SQL Query in QA -vs- VS

J

jp2msft

Is there a limit to the string length for sending SQL queries to the SQL
Server in Visual Studio 2005 Professional?

I have a query that I can run in VS using an SqlDataAdapter, and it returns
0 rows.

If I paste this same query into Query Analyzer, it returns 7016 rows.

VS and QA are using the same SQL Server, same tables, etc.

I have other queries in VS using the same SQL Server (i.e. same connection
string), and these DataTables fill just fine.

There is no error; the query just returns 0 rows.

Here is the query, and this is the exact string that I pass to the SQL
Server from VS:

SELECT TR.[OP_ID], EI.[NUM], TR.[Date_Time]
FROM Test_Results TR LEFT JOIN EmployeeInfo EI ON OP_ID=EI.[FIRSTNAME]+'
'+EI.[LASTNAME]
WHERE
(TR.[System_ID] Like '%Decay%') AND
(EI.[JOBTITLE]='BRZ OPRTR') AND
(EI.[NUM] IS NOT NULL) AND
('7/1/2008' < TR.[Date_Time]) AND
(TR.[Date_Time] < '7/31/2008')
ORDER BY OP_ID, TR.[Date_Time]

Is this too long of a string to pass through VS?

How can I debug this?
 
M

Mr. Arnold

jp2msft said:
Is there a limit to the string length for sending SQL queries to the SQL
Server in Visual Studio 2005 Professional?

I have a query that I can run in VS using an SqlDataAdapter, and it
returns
0 rows.

If I paste this same query into Query Analyzer, it returns 7016 rows.

VS and QA are using the same SQL Server, same tables, etc.

I have other queries in VS using the same SQL Server (i.e. same connection
string), and these DataTables fill just fine.

There is no error; the query just returns 0 rows.

Here is the query, and this is the exact string that I pass to the SQL
Server from VS:

SELECT TR.[OP_ID], EI.[NUM], TR.[Date_Time]
FROM Test_Results TR LEFT JOIN EmployeeInfo EI ON OP_ID=EI.[FIRSTNAME]+'
'+EI.[LASTNAME]
WHERE
(TR.[System_ID] Like '%Decay%') AND
(EI.[JOBTITLE]='BRZ OPRTR') AND
(EI.[NUM] IS NOT NULL) AND
('7/1/2008' < TR.[Date_Time]) AND
(TR.[Date_Time] < '7/31/2008')
ORDER BY OP_ID, TR.[Date_Time]

Is this too long of a string to pass through VS?
No

How can I debug this?

I don't know what to tell you.
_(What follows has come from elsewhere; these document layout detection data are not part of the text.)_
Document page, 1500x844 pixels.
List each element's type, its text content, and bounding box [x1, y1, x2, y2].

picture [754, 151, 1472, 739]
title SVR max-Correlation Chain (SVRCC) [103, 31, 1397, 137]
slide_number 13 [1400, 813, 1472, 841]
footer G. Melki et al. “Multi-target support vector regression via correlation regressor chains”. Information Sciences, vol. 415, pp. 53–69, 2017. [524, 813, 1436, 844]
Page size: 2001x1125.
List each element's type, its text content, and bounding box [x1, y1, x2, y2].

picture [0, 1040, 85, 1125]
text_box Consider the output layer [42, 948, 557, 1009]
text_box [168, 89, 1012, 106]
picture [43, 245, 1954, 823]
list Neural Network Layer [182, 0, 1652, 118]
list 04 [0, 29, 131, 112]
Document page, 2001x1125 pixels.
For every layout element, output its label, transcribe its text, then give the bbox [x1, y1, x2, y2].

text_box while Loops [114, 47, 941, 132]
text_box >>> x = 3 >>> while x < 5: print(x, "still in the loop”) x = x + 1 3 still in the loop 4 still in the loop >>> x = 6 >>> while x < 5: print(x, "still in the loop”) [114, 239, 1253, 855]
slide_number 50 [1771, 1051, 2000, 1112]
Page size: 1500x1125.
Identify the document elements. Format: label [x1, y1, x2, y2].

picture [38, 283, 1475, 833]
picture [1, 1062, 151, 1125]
I guess you'll hit upon what is wrong sooner
or later.
 
M

Marc Gravell

Is this too long of a string to pass through VS?

No - that is a very short TSQL string; my first thought was "different
SET options" (on particular ANSI NULLS), but you seem to be using fairly
standard TSQL. The line-ending worries me a little - you might want to
look at whether this is getting normalized in some way (breaking it).

The other classic thing to check is: do you have your own copy of the
data - i.e. are you hitting Foo.Test_Results with one query, and
Bar.Test_Results with the other (where Foo and Bar are logins / schemas).